### What to do
Scan the data beneath this task and copy each line that includes "ВНИИТФ".

** Opening Listed records block **

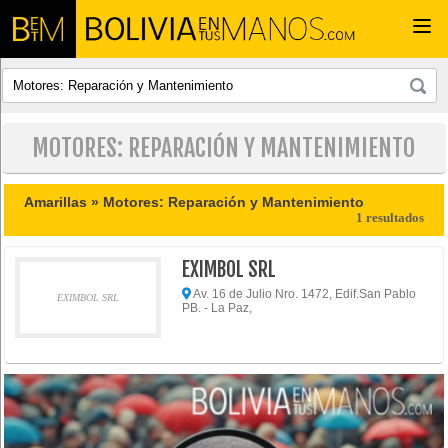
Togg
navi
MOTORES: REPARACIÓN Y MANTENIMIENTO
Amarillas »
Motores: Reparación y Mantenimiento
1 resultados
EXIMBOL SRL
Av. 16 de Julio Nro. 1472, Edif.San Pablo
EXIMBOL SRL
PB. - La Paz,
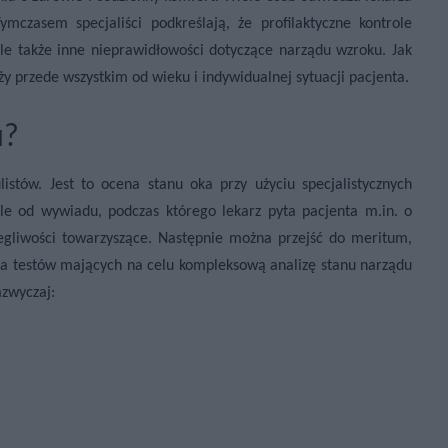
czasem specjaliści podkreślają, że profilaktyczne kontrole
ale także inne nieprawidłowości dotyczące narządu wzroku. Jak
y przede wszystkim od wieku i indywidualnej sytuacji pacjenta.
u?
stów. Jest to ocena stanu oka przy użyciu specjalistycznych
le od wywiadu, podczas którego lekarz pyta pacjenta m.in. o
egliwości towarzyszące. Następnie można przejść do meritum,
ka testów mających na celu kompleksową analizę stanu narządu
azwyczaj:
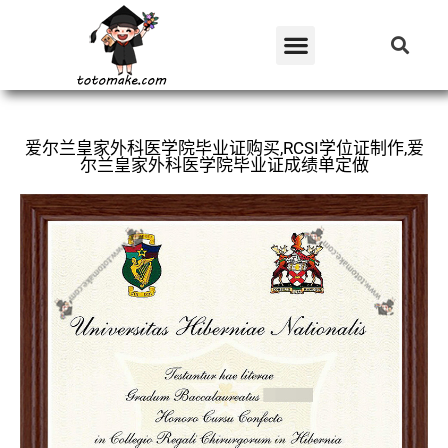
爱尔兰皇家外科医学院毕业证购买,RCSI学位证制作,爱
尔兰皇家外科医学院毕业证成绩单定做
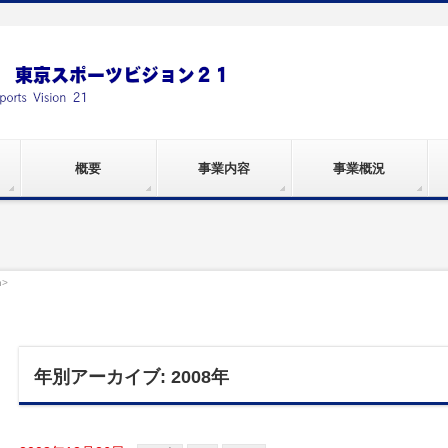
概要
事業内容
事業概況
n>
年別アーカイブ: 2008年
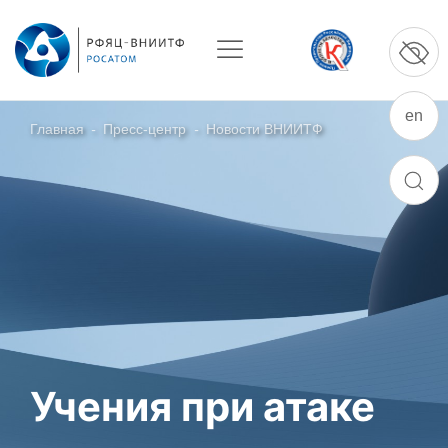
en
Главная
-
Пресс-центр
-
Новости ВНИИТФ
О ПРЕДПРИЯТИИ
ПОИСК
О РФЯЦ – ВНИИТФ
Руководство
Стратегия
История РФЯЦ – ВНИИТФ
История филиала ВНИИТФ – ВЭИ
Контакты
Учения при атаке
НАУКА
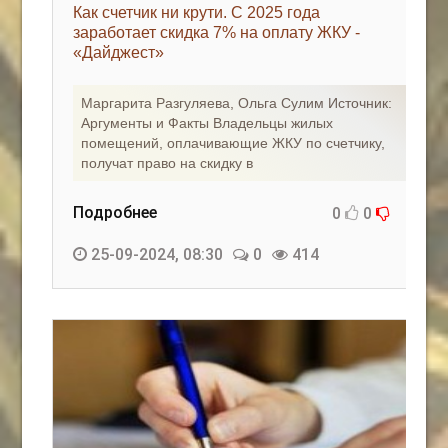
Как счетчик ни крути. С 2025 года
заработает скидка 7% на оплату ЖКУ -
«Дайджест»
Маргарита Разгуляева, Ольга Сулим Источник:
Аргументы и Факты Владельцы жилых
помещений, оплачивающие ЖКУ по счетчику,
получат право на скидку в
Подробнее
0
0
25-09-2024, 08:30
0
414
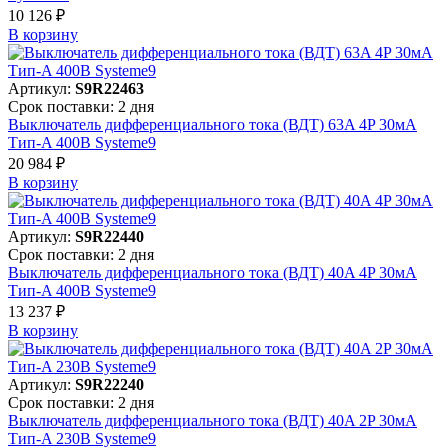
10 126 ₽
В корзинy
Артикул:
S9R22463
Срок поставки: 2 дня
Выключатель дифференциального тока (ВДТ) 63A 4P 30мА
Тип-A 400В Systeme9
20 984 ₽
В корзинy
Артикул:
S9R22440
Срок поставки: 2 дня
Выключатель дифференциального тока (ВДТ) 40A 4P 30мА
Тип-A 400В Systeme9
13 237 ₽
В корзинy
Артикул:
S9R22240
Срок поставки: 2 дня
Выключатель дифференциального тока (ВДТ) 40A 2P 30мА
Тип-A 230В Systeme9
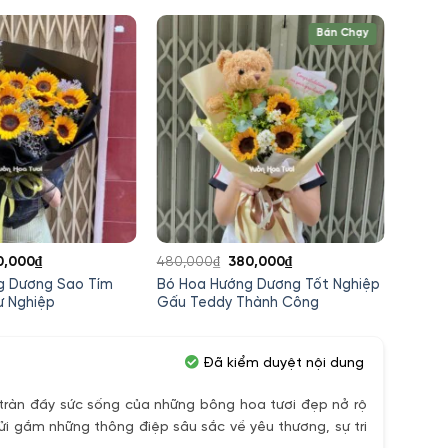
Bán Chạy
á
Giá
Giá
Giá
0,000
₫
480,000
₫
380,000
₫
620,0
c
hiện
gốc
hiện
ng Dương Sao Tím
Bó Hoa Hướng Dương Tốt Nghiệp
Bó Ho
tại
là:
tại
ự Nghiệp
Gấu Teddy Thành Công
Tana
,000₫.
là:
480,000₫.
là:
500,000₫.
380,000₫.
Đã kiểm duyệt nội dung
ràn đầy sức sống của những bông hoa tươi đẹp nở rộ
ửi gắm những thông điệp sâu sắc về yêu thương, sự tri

** Closing Listed records block **

### Result of this exercise
Новости ВНИИТФ
О РФЯЦ – ВНИИТФ
История РФЯЦ – ВНИИТФ
История филиала ВНИИТФ – ВЭИ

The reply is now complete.